Christopher Cox, who was promoted to editor in chief of Harper’s just three months ago, has been abruptly fired by the publisher and president, John R. MacArthur, seemingly over Cox’s support of a plan to redesign the magazine’s cover. The rest of the staff reportedly opposed the firing of Cox, who has done great work in his several years at the magazine. Roger D. Hodge, a previous editor of Harper’s who was fired in 2010 after a four-year tenure, told the New York Times that he too had had conflict with MacArthur over editorial matters, and that he warned Cox when he took the job “that he should expect to get fired eventually, but that he would probably have a few good years.”
In the Guardian, Pankaj Mishra has a biting account of the situation for writers in Narendra Modi’s India, where the novelist Arundhati Roy is now facing trial for “contempt of court.” Mishra vividly describes the ways in which “the suppression of artists and intellectuals in a formal democracy such as India manifests itself in many interlocking patterns.”

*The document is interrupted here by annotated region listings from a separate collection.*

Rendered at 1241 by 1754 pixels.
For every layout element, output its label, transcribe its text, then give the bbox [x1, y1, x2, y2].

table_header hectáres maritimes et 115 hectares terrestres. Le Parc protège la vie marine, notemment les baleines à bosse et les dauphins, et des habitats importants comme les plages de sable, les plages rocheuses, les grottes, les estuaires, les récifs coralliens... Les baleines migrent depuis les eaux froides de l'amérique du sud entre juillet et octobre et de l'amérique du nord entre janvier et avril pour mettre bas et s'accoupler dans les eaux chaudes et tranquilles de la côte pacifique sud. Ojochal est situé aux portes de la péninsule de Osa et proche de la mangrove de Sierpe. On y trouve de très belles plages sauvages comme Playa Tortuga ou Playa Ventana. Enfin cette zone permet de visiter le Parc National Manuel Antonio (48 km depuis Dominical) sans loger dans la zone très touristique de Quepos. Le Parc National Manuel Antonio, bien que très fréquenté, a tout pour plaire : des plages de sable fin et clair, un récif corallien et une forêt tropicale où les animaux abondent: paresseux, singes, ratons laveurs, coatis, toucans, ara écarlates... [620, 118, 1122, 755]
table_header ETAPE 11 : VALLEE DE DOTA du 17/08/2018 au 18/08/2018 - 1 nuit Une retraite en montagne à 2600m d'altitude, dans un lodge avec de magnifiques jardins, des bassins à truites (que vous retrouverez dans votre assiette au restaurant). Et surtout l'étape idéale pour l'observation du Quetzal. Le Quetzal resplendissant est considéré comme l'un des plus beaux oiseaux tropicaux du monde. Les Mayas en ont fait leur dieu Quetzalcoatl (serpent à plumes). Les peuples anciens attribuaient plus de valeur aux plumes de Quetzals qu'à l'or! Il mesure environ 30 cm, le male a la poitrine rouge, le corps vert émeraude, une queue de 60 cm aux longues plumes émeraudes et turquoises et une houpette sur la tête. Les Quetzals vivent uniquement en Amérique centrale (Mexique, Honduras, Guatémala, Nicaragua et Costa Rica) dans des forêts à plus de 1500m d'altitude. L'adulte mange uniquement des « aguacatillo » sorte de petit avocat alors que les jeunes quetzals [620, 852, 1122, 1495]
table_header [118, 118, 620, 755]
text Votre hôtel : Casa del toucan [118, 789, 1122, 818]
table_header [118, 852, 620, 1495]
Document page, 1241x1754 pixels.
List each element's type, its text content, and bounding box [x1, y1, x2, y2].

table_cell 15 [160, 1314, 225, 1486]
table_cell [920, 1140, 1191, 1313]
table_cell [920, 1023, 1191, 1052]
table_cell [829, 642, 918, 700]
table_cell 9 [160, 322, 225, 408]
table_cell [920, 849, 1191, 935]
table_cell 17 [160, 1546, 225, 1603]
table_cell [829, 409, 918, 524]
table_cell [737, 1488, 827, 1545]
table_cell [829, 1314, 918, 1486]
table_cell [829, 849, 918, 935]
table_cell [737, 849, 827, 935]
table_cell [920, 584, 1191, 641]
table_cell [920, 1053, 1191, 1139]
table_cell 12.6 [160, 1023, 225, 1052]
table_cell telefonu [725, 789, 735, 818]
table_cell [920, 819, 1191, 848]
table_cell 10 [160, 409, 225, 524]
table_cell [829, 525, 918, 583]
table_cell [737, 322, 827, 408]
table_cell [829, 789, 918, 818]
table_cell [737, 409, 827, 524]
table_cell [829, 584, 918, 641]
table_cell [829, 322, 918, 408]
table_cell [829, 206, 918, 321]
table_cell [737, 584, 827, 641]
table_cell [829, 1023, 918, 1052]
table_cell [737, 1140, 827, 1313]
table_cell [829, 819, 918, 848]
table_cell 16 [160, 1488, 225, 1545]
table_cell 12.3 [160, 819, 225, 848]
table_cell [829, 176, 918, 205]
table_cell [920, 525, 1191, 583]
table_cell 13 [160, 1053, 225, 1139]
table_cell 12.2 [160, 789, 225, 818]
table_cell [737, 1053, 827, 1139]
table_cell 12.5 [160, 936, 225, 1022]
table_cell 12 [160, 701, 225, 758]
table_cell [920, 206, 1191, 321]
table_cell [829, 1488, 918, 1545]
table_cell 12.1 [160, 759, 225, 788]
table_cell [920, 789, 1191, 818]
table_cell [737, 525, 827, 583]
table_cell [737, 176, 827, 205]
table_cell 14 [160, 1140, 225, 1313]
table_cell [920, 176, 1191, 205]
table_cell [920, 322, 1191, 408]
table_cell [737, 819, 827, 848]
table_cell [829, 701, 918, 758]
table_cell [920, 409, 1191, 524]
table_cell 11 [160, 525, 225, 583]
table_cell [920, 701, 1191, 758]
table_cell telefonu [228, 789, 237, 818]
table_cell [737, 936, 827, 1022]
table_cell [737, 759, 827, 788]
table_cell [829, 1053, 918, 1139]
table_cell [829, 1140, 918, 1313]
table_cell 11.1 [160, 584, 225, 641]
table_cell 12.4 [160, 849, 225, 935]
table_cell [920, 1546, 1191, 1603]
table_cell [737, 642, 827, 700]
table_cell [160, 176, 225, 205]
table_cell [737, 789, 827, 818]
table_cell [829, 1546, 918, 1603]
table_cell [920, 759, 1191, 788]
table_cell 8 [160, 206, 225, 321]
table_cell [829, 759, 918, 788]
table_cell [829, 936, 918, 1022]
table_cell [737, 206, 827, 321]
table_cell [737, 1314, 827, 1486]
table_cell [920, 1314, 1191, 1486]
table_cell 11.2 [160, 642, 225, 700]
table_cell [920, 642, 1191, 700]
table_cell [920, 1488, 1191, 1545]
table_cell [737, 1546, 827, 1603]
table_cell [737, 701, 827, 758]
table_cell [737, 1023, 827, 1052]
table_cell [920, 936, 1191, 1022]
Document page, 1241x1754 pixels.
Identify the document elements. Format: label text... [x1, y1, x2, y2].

The Awl reports rumors that Gawker’s editorial union will be staging a two-hour walk-out one day next week in protest at the management’s refusal to offer cost-of-living salary increases. All the Gawker sites are expected to go dark during the staffers’ absence.
The Atlantic won Magazine of the Year at the Ellies on Monday night, and Kathryn Schulz, a poet of the present and future tenses, took the prize for feature writing for her truly frightening New Yorker piece, “The Really Big One.”
Ten thousand copies of a very real-looking parody supplement to the New York Times were handed out to New York commuters yesterday (including outside the Times building itself). It critiques the Times’s Israel/Palestine coverage and announces a “new editorial policy.”